#### Supplied records

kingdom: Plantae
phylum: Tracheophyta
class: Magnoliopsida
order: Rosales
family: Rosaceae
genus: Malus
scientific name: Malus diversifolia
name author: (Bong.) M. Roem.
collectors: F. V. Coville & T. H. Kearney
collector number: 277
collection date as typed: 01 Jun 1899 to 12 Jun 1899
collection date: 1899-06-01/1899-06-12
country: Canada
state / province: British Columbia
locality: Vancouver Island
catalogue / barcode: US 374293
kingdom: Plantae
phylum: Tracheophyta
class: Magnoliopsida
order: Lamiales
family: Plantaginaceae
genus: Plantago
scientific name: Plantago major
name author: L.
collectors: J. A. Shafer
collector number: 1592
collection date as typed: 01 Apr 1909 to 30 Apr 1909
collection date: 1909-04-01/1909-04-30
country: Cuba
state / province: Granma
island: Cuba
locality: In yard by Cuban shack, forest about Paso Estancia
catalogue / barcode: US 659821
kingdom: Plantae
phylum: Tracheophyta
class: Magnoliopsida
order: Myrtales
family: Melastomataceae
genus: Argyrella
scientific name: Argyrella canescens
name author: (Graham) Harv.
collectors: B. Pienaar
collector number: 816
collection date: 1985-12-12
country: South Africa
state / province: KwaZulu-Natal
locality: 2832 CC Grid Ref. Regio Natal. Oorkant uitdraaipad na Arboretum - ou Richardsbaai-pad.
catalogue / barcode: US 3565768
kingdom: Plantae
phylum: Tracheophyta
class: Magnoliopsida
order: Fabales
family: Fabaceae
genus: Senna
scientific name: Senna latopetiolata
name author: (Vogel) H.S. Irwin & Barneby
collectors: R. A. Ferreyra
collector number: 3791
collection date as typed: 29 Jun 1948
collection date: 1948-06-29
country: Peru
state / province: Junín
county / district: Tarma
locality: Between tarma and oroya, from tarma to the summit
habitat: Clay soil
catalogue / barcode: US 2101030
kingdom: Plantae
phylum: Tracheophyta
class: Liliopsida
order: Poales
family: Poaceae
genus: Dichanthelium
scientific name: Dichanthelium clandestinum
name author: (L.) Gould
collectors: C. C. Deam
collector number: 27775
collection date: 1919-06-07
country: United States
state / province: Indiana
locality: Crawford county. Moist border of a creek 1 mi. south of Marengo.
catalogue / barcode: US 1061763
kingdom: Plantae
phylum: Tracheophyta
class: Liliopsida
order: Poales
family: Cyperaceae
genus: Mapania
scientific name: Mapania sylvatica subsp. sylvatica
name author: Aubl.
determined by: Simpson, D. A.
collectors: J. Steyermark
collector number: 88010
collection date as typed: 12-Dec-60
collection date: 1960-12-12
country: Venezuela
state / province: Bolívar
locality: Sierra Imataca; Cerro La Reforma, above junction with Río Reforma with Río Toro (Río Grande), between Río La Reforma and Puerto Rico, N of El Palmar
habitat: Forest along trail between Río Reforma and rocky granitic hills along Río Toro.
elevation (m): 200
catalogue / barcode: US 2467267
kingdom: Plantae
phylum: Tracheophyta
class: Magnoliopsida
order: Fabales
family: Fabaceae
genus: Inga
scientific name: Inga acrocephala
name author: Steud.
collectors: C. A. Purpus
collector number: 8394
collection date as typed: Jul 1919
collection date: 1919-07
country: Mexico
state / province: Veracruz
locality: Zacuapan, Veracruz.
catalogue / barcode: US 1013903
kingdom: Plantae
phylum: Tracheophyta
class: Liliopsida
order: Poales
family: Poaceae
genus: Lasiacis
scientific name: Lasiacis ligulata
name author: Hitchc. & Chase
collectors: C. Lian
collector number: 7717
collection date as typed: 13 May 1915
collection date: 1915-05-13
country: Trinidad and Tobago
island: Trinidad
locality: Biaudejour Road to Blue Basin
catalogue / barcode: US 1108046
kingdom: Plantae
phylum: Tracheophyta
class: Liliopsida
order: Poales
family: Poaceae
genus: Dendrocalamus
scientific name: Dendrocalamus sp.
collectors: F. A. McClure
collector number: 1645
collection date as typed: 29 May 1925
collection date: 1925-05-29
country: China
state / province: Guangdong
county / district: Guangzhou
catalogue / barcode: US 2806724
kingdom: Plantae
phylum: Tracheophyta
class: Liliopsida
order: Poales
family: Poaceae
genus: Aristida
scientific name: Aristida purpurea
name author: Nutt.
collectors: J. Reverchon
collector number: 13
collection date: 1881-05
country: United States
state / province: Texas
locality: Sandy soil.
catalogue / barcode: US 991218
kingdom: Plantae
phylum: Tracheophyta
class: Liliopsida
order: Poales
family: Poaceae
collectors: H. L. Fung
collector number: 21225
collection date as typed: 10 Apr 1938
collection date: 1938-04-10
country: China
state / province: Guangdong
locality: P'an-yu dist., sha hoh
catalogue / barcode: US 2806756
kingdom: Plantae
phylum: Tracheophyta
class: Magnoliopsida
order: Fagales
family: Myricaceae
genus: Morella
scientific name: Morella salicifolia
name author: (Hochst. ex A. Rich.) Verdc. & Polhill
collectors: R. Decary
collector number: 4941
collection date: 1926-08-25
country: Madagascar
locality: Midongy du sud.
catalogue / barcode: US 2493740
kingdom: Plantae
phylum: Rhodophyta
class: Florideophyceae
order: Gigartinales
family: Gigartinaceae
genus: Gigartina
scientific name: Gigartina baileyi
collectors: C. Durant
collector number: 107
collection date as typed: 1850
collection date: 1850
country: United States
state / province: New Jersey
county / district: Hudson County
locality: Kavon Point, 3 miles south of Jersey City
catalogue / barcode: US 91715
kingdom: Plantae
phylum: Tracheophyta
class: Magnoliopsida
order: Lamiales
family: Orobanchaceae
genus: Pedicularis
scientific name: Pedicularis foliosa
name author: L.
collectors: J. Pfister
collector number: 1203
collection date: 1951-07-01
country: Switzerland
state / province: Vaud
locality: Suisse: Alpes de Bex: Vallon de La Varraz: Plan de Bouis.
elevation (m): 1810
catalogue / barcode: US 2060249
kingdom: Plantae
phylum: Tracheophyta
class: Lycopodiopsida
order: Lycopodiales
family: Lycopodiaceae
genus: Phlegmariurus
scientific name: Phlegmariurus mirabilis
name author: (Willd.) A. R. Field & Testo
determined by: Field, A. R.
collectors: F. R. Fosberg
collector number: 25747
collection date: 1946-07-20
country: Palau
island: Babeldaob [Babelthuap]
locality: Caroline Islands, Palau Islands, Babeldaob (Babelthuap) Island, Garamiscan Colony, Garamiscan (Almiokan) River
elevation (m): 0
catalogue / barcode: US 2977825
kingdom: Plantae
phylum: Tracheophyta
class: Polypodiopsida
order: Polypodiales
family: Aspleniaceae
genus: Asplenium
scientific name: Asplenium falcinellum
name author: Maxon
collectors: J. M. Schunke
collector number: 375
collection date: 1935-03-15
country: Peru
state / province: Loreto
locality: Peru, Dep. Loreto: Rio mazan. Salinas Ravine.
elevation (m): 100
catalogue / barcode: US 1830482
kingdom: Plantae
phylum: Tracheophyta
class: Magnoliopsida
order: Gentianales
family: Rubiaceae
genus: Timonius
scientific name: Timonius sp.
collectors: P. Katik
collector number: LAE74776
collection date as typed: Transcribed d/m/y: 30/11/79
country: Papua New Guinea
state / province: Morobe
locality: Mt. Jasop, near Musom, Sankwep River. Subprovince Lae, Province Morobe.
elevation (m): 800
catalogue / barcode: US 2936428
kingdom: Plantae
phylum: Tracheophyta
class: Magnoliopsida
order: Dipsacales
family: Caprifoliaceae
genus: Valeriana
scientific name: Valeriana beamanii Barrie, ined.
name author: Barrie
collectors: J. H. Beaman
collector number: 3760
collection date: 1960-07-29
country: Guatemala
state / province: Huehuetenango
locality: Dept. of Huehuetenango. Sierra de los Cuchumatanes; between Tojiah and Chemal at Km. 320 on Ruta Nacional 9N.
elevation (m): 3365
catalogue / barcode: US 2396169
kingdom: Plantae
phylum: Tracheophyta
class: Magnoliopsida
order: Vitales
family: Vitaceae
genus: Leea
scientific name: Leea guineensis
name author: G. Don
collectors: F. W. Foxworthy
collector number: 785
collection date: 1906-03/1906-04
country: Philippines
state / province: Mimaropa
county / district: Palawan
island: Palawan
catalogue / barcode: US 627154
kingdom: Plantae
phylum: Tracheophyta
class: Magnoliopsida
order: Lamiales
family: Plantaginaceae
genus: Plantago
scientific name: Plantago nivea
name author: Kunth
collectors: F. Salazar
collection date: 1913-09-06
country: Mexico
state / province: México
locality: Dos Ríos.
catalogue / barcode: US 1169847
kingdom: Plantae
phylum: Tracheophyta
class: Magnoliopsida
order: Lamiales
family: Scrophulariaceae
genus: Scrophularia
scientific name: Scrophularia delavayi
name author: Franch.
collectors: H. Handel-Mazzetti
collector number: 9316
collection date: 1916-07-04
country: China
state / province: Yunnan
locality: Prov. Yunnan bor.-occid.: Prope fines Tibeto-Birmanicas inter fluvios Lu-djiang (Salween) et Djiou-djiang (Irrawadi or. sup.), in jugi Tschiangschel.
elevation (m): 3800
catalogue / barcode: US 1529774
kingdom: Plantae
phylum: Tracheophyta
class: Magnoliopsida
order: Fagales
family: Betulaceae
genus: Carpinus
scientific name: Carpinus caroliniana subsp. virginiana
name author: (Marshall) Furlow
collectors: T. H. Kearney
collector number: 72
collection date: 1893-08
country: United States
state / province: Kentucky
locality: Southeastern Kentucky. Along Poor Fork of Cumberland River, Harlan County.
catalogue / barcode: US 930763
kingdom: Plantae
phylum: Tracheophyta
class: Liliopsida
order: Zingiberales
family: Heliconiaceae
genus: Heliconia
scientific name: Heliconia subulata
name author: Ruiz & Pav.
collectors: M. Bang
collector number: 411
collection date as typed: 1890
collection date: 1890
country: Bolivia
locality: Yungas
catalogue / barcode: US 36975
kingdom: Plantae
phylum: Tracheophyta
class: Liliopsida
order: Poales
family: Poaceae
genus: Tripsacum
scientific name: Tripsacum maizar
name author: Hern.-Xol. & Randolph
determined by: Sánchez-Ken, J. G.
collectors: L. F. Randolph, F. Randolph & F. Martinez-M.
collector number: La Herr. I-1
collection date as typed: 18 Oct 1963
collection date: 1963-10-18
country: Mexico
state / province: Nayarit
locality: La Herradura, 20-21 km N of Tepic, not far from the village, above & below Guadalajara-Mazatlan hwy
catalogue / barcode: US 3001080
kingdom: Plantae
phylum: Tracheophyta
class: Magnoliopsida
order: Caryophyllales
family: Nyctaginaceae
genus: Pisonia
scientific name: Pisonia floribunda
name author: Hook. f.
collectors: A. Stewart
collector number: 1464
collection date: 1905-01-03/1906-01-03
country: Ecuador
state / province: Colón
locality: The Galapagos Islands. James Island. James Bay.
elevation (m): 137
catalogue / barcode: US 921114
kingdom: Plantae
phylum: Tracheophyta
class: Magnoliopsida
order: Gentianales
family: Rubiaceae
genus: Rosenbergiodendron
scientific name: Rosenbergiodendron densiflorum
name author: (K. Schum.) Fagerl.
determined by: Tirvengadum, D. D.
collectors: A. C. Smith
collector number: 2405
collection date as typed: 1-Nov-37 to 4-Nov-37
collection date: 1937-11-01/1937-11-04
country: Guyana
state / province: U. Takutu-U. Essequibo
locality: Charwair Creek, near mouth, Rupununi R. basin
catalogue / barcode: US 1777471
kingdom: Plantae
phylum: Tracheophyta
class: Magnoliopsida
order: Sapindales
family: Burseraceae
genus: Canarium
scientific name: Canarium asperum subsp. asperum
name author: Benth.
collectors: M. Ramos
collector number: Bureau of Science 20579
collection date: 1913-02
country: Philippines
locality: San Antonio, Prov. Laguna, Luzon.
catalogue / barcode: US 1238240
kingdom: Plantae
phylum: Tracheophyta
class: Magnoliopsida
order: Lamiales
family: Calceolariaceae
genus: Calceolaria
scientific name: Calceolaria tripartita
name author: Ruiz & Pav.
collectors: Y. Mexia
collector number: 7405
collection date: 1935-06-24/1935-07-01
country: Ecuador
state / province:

########

**Directions:** Lay out as a Markdown table the lines of the records starting at the line that contains "name author: Nutt." and ending at the line that contains "locality: Midongy du sud.", using the columns Row and Record line. Number each line in the Row column and leave out any blank lines.

**Completed task:**
| Row | Record line |
|---|---|
| 1 | name author: Nutt. |
| 2 | collectors: J. Reverchon |
| 3 | collector number: 13 |
| 4 | collection date: 1881-05 |
| 5 | country: United States |
| 6 | state / province: Texas |
| 7 | locality: Sandy soil. |
| 8 | catalogue / barcode: US 991218 |
| 9 | kingdom: Plantae |
| 10 | phylum: Tracheophyta |
| 11 | class: Liliopsida |
| 12 | order: Poales |
| 13 | family: Poaceae |
| 14 | collectors: H. L. Fung |
| 15 | collector number: 21225 |
| 16 | collection date as typed: 10 Apr 1938 |
| 17 | collection date: 1938-04-10 |
| 18 | country: China |
| 19 | state / province: Guangdong |
| 20 | locality: P'an-yu dist., sha hoh |
| 21 | catalogue / barcode: US 2806756 |
| 22 | kingdom: Plantae |
| 23 | phylum: Tracheophyta |
| 24 | class: Magnoliopsida |
| 25 | order: Fagales |
| 26 | family: Myricaceae |
| 27 | genus: Morella |
| 28 | scientific name: Morella salicifolia |
| 29 | name author: (Hochst. ex A. Rich.) Verdc. & Polhill |
| 30 | collectors: R. Decary |
| 31 | collector number: 4941 |
| 32 | collection date: 1926-08-25 |
| 33 | country: Madagascar |
| 34 | locality: Midongy du sud. |